Lagonissi (Greek: Λαγονήσι meaning "jackrabbit island") is a seaside residential area in the southern part of Kalyvia Thorikou in East Attica. It is situated close to the shore and on a peninsula by the Saronic Gulf. Lagonisi is located approximately 30 km southeast of Athens and 35 km northwest of Cape Sounio. Restaurant facilities, cafeterias and bars are located mainly at the heart of Lagonissi, close to Kalyvion Avenue (the road connecting Lagonissi with Kalyvia Thorikou). It is part of Athens metropolitan area.

Beaches 

Lagonisi has many beautiful sandy beaches including those of Pefko, Agios Nikolas and Galazia Akti.

Education 

The increasing number of new residents, most notably from the southern suburbs of Athens has led to the construction of public schools for children of all ages. Most specifically, the last decades there have been built two nursery schools, two primary schools, one middle school and one high school. There are also two private nursery schools, one of whom is English-speaking.

Transportation 

Greek National Road 91 connects Lagonissi with Athens and Sounio, while Thorikou road connects Lagonisi with Greek National Road 89.  OASA (Athens Urban Transport Organisation) operates a frequent all-year round bus service to and from Elliniko metro station with the designation 122. The average travel time between Lagonisi and Elliniko metro station is about 50 minutes.

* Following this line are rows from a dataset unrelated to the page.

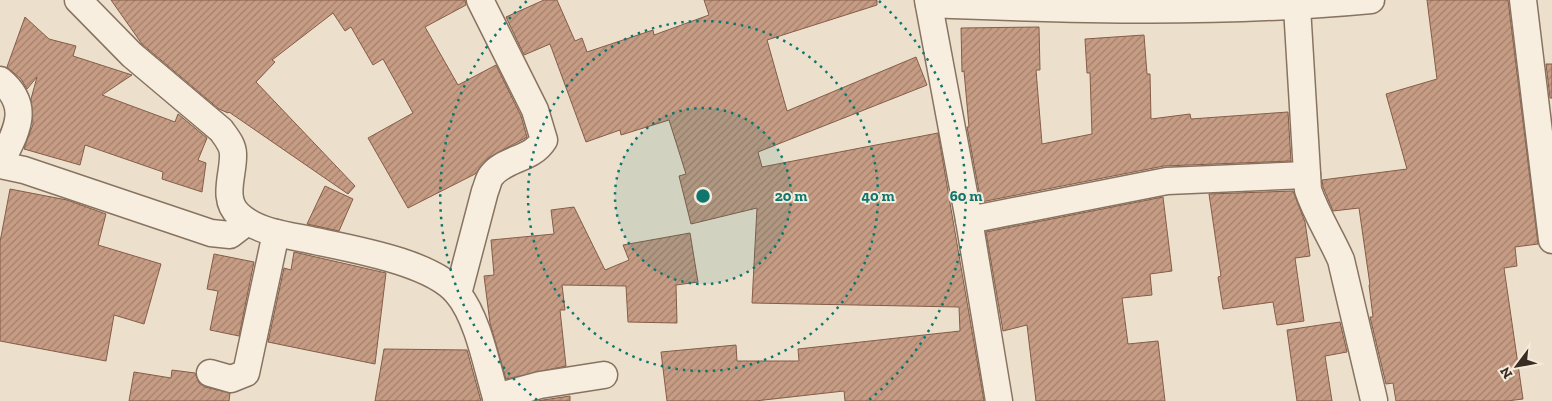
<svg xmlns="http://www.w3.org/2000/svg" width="1552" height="401" font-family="'Zilla Slab',serif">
  <defs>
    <pattern id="building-hatch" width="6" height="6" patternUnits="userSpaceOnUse" patternTransform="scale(1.25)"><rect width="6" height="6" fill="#c79c85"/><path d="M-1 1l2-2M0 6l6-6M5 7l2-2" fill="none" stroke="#a3806c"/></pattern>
  </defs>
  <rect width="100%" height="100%" fill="#ece0cc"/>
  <g fill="url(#building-hatch)" stroke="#855d48">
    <polygon points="111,0 465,0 466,5 425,27 458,85 496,65 521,116 527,137 488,158 475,174 408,208 368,138 413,113 383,59 373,65 351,27 345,31 333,13 272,60 275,62 256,82 355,186 348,194 229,112 228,113 219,109 142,44"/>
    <polygon points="544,0 557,0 575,41 582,38 587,52 653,30 654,35 709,15 704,0 877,0 877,5 767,40 787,111 916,57 927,85 758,152 762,167 938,133 984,401 845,401 844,391 755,401 667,401 661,352 736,345 737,361 799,361 798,349 960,331 959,307 752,303 757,208 691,224 679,176 686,174 669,120 621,135 620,130 586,142 550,44 524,55 506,17"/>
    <polygon points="1427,0 1508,0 1538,244 1515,247 1517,266 1504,268 1523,399 1507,401 1396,401 1393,383 1386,384 1370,317 1373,317 1369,285 1370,285 1359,208 1333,211 1323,187 1322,180 1407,169 1386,94 1437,79"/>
    <polygon points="25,17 49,39 76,46 73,56 132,75 102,95 175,122 178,114 207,138 198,160 206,163 202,192 162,179 163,172 85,145 80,165 24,149 33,124 31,99 37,77 27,89 21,79 7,67"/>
    <polygon points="1039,27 1040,70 1036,70 1042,144 1092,134 1090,73 1087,73 1085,39 1144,35 1147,74 1150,74 1151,119 1190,114 1191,119 1288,112 1291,161 1164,166 981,202 967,127 969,127 964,71 962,72 961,28"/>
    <polygon points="1546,64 1552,64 1552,98 1550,98"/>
    <polygon points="325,186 353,199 339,231 307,224"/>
    <polygon points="10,189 67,200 106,214 98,245 161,264 144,324 114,315 106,361 0,341 0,242"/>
    <polygon points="1293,191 1305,222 1310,256 1295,258 1304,321 1277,325 1273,302 1223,309 1218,277 1221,276 1209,194"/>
    <polygon points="1163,197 1172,271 1150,274 1152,295 1122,298 1128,344 1158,341 1165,401 1036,401 1027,325 1003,331 986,232"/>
    <polygon points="574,207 605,270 629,260 623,245 690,233 698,282 676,285 677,323 628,322 626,286 562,285 565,310 560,310 566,366 506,379 490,323 484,276 494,275 491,240 554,234 551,210"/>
    <polygon points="294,252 386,273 375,364 268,342 284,268 291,270"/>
    <polygon points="214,254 254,262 239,336 210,330 218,291 207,289"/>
    <polygon points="1340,322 1347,352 1325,356 1332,401 1297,401 1287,330"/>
    <polygon points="384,349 467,350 481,401 375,401"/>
    <polygon points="172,370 195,373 199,383 205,387 230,393 229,401 129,401 134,372 171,378"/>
    <polygon points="570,396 570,401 538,401 543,400"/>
  </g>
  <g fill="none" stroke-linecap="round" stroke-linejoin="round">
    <g stroke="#887361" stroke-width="29">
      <g id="minor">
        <path d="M78,0L132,55L221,130C226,137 233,145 233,154C234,174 221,199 239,215C256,231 284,235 306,239C346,248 432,261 458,294C479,320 487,369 497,401"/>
        <polyline points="928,0 969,220 999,401"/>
        <polyline points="1523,0 1552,240"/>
        <path d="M929,4C1076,10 1224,14 1371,0"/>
        <path d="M1297,7L1308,190C1317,216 1330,235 1341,260L1374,400"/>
        <path d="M0,80C33,107 15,133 0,164"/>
        <polyline points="0,165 24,170 211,233 230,235 247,222"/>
        <polyline points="969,220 1167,181 1307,175"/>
        <path d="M458,294L485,191C487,187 488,180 491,176C504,158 532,160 544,140L535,110L480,0"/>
        <polyline points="210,373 231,379 246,373 276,233"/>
        <polyline points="496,397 540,385 604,375"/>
      </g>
    </g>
    <use href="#minor" stroke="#f7eedf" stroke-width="26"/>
  </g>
  <circle cx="703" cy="196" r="88" fill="#0f766e" fill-opacity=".12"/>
  <g fill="none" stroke="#0f766e" stroke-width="2.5" stroke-dasharray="2.5 5">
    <circle cx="703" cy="196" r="88"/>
    <circle cx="703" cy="196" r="175"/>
    <path d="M537 400A263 263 0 0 1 527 1M879 1A263 263 0 0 1 869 400"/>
  </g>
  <circle cx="703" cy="196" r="8" fill="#0f766e" stroke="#f4ebdb" stroke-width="2.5"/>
  <g font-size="15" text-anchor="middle" font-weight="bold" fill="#0f766e" stroke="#f4ebdb" stroke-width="4" stroke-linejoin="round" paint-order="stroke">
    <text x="791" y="201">20 m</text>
    <text x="878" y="201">40 m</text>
    <text x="966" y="201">60 m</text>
  </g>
  <g transform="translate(1517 366) rotate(238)" stroke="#f4ebdb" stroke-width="4" paint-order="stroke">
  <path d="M0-4L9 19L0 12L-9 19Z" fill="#3a2d23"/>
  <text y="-8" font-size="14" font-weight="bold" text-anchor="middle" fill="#3a2d23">N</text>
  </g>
</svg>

Furthermore, there is a KTEL coach service connecting central Athens with the entire coastal area of western Attica, from Palaio Faliro to Cape Sounion. An inter-municipality bus service operating four to five times per day connects Lagonissi with Kalyvia Thorikou. Taxi service is available as well.

Sports

Lagonisi has an indoor basketball/volleyball arena located close to the middle school. There are numerous outdoor basketball courts and football pitches, a tennis court and two beach volleyball courts. Furthermore, there is a gym and many indoor areas provide lessons for martial arts, yoga and aerobic exercises. An equestrian club called "St.George" is located in the eastern outskirts of the community as well.